Третья часть — Психофизическая природа искусства действий — является сокращенным переизданием «Технологии актерского искусства». При первом издании книги в 1959 г. выяснилось, что идеи П. М. Ершова интересны и полезны более широкому кругу читателей, чем предполагал автор и планировало издательство. По свидетельству художников, они открывали для себя способы отличать в живописи копии от подлинников, примеряя к изображенным персонажам описанные в книге «пристройки». А по свидетельству педагогов, используя классификацию словесных воздействий, они расширяли свой арсенал педагогических воздействий (напомним, что А. С. Макаренко советовал воспитателям, прежде чем идти к детям, научиться произносить фразу «поди сюда» хотя бы двадцатью пятью способами).

«Технология актерского искусства» быстро стала библиографической редкостью, что особенно печалило и печалит начинающих актеров и многих студентов театральных заведений, слышавших что-то о легендарной «системе» Ершова, но не имеющих доступа к его трудам.

Мы уверены, что всякий заинтересованный в понимании секретов человеческого поведения и — шире — человеческого бытия найдет в сочинениях Ершова много полезных и интересных сведений, рассуждений, замечаний, наблюдений, а может быть и больше — основания для принятия и овладения всей системой мировоззрения, предлагаемой автором.

В. М. Букатов, доктор педагогических наук,

А. П. Ершова, кандидат педагогических наук


Часть I

ИСКУССТВО ПОНИМАНИЯ СЕБЯ И ДРУГИХ

Глава 1

Критика и толкование как суждения и интерпретации

1. Объект, адресат и субъект в критике

Понимание какого бы то ни было явления есть в то же время и суждение о нем, достигшее некоторой полноты и определенности. Оно может быть сложным, интересным, оригинальным, и только в этом случае его можно рассматривать как искусство или даже как искусство критики.

Критика есть суждение критикующего субъекта о критикуемом объекте. Состав и содержание этого суждения определяются тем, что критикуется (объектом), тем, кто критикует (субъектом), и тем, кому адресуется критика. Критику можно называть таковою, пока и поскольку все три фактора определяют содержание суждения.

Эти, как их можно называть, «структурные основы» критики в качестве основ могут в повседневном обиходе не замечаться. Но любая критическая статья, заметка в сегодняшней газете, выступление любого оратора на каком-либо обсуждении, впечатления, высказанные вашим знакомым о спектакле, кинофильме, выставке, книге, статье — вплоть до мимоходом брошенного замечания любого зрителя или слушателя, — во всем этом уже содержатся упомянутые три фактора. Но каждый из них может быть ничем не примечателен и тогда не привлекает к себе внимания; каждый может быть плохо связан с другими, или вовсе не связан с ними, и тогда вызывает недоумение.

Аплодисменты есть критика, в которой нет ничего, кроме солидарности с залом в одобрении; один из зрителей, начавший аплодировать при полной тишине зала, вызывает недоумение.
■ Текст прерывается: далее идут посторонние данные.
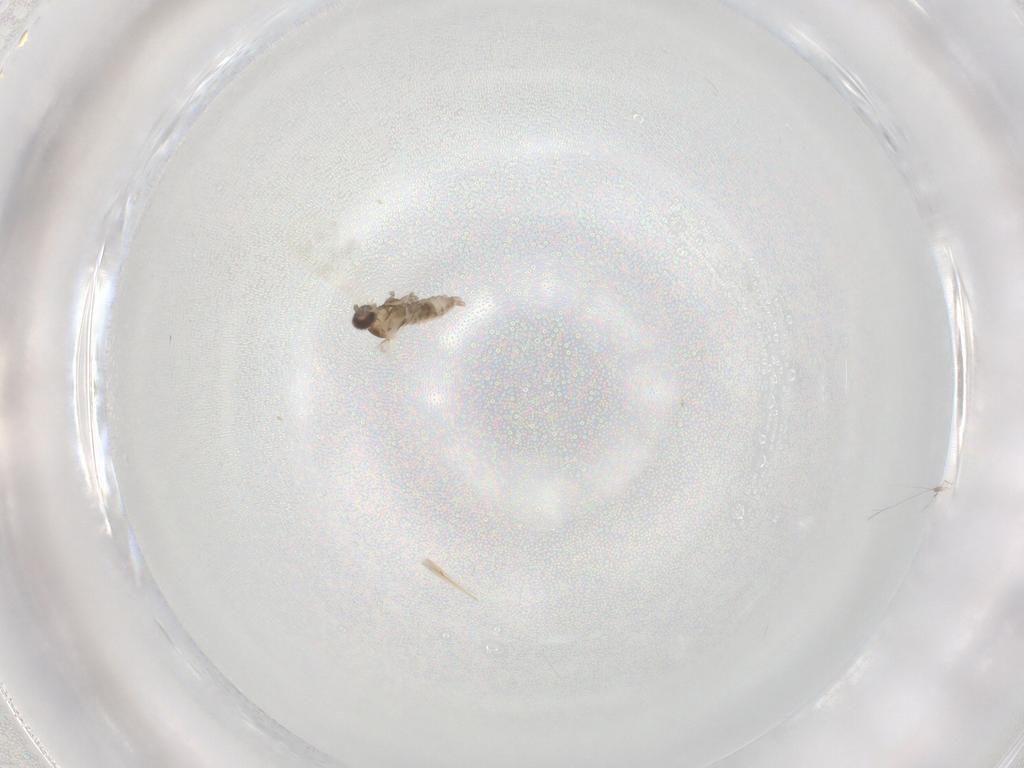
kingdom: Animalia
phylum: Arthropoda
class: Insecta
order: Diptera
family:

Но даже в аплодисментах налицо и адресат, и объект, и субъект.

От выражений восторга и негодования бывает себя трудно удержать, и они бросаются без адреса и без обоснований — в пространство. Такова же бывает и критика за чайным столом, в кругу друзей и единомышленников. Но критическую статью с необоснованными суждениями редакция не примет. Впрочем, обоснования могут быть найдены достаточными или недостаточными в зависимости от того, нравится ли редакции суждение критика. Редактор «правит» автора-критика. Но есть критики, которые диктуют, а есть — которым диктуют. Да и редактор не свободен — редактируемое им должно отвечать интересам того, от кого он сам зависим. Со всеми тремя «структурными основами» критики ему приходится иметь дело. С каждой он практически считается более или менее.
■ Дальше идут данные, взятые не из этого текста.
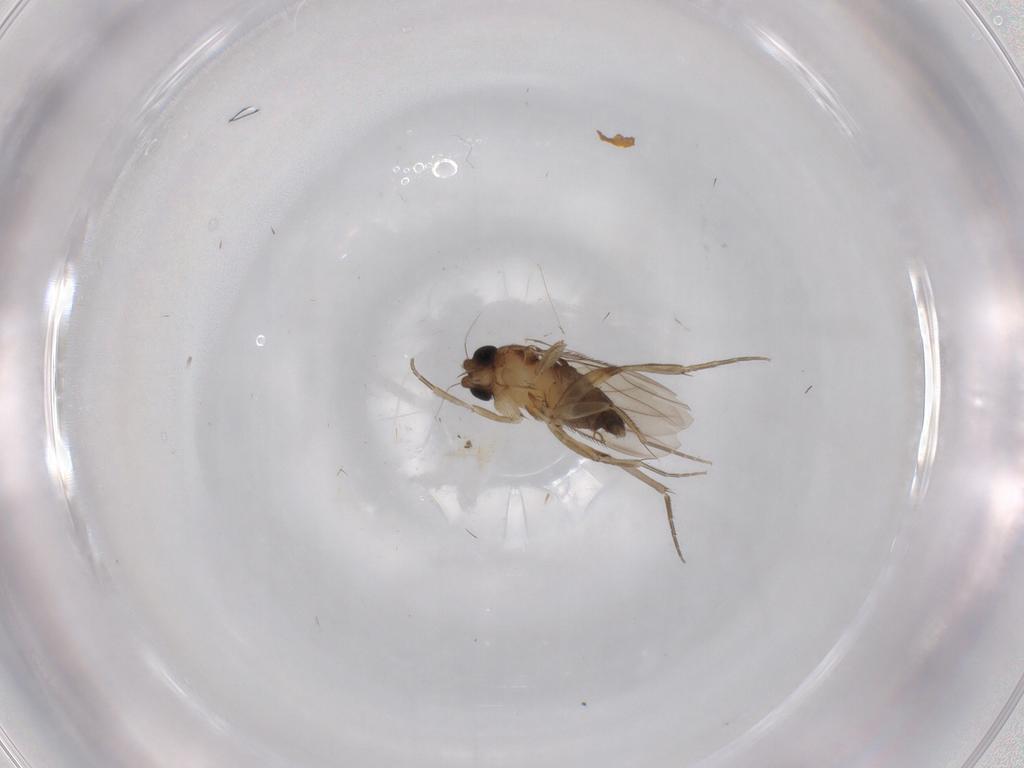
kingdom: Animalia
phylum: Arthropoda
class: Insecta
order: Diptera
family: Phoridae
Любой из трех факторов может в разной степени сказываться на суждении в целом, и какой-то один обычно играет большую роль, чем остальные, а место, занимаемое тем или другим, определяется целью — зачем данное суждение выражается и вследствие каких интересов критикующего оно у него возникло.
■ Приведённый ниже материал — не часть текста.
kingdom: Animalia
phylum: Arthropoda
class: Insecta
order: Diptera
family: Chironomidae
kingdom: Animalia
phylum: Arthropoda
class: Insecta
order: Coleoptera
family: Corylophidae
Если суждение адресуется критикуемому, то два фактора из трех почти сливаются. Наставления, советы, уроки, внушения, выговоры, комплименты, писанные или устные, могут служить тому примерами. Но и в этих случаях нет отождествления или полного слияния «объекта» и «адресата» (адресату предлагается со стороны посмотреть на продукт своего труда, свой поступок, собственное поведение). Если же один из факторов настолько поглощает остальные, что их роль делается совершенно незаметной, то суждение выходит из области критики. Таковы упомянутые аплодисменты — «критикой» их обычно не называют.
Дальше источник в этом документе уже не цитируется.